_MATERIAL PROVIDED_
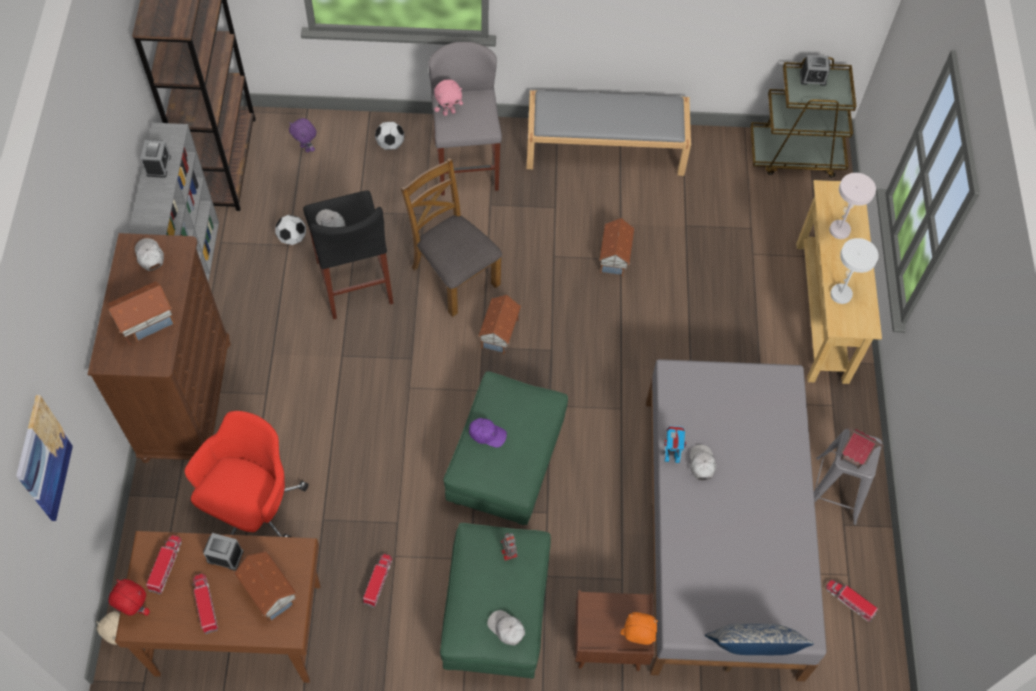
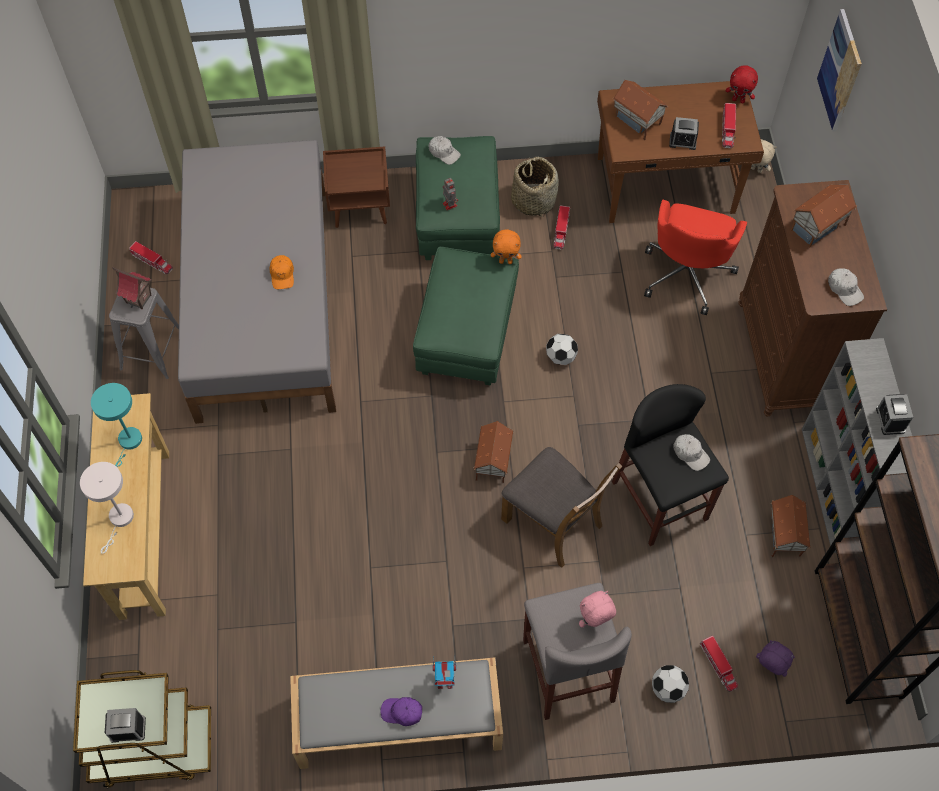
camera: 175 degrees right, 0 degrees up
(206, 604) = (685, 108): toy truck -> toy truck (718, 665)
(292, 238) = (743, 544): football -> football (560, 357)
(401, 629) = (533, 200): none -> basket
(487, 434) = (485, 296): purple cap -> purple cap (402, 712)
(615, 258) = (376, 568): toy house -> toy house (783, 536)
(636, 639) = (337, 162): orange plush toy -> orange plush toy (506, 261)
(670, 455) = (311, 279): toy robot -> toy robot (445, 682)
(701, 464) = (282, 275): white cap -> orange cap
(750, 651) = (245, 142): pillow -> none
(842, 291) = (128, 443): white table lamp -> turquoise table lamp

_WORK TO BE COMPLETED_
Take from the listing above each line in which the string "white" is found.

_EXERCISE ANSWER_
(701, 464) = (282, 275): white cap -> orange cap
(842, 291) = (128, 443): white table lamp -> turquoise table lamp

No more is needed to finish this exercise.